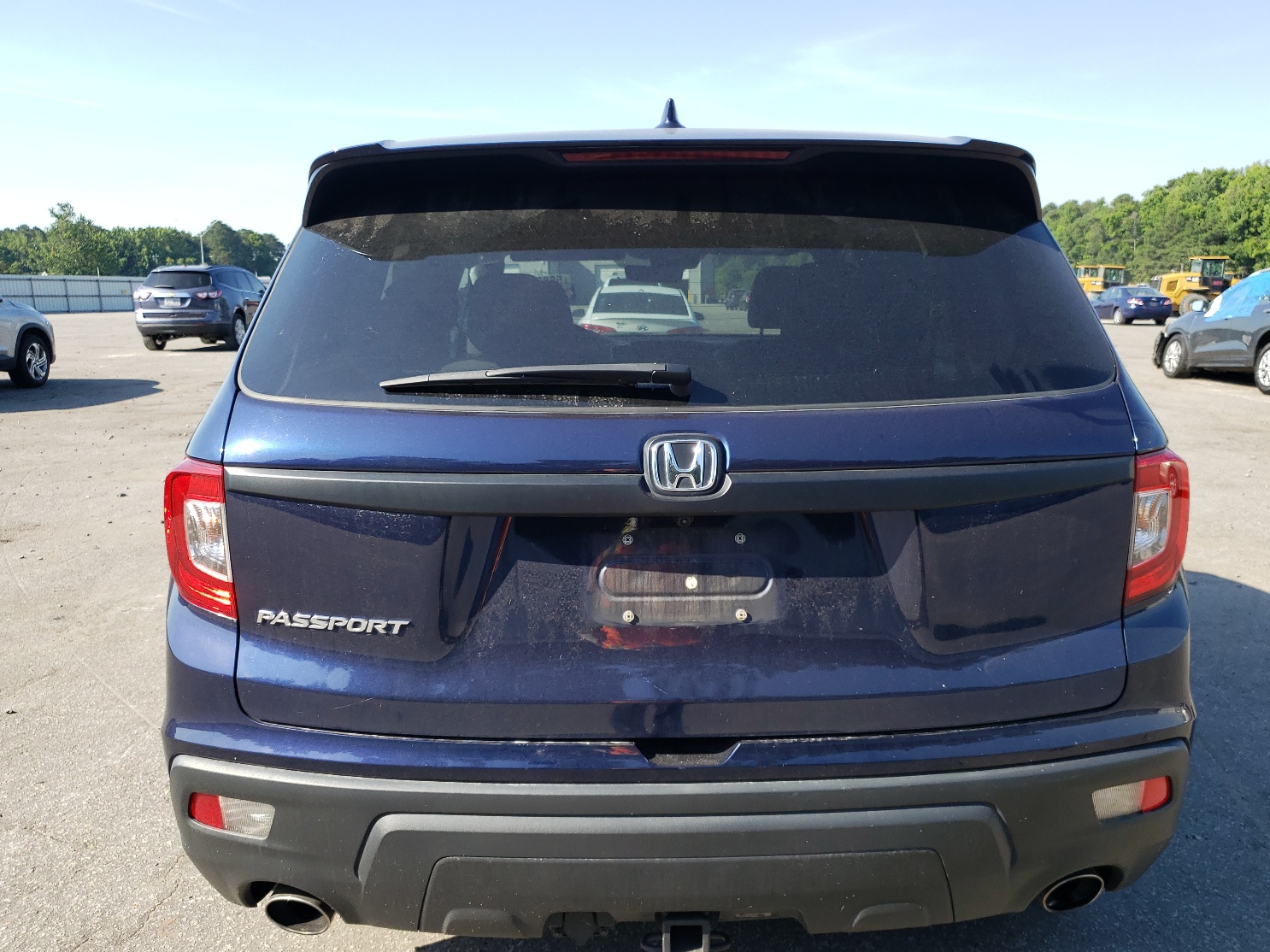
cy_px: 493
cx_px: 657
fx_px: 1027
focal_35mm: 28
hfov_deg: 63.4
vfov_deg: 49.7
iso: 50
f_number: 1.5
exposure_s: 1/1000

## To do
Write out exactly the lines from the line containing "fx_px: 1027" to the end of the listing above, both included, and nothing else.

## Answer box
fx_px: 1027
focal_35mm: 28
hfov_deg: 63.4
vfov_deg: 49.7
iso: 50
f_number: 1.5
exposure_s: 1/1000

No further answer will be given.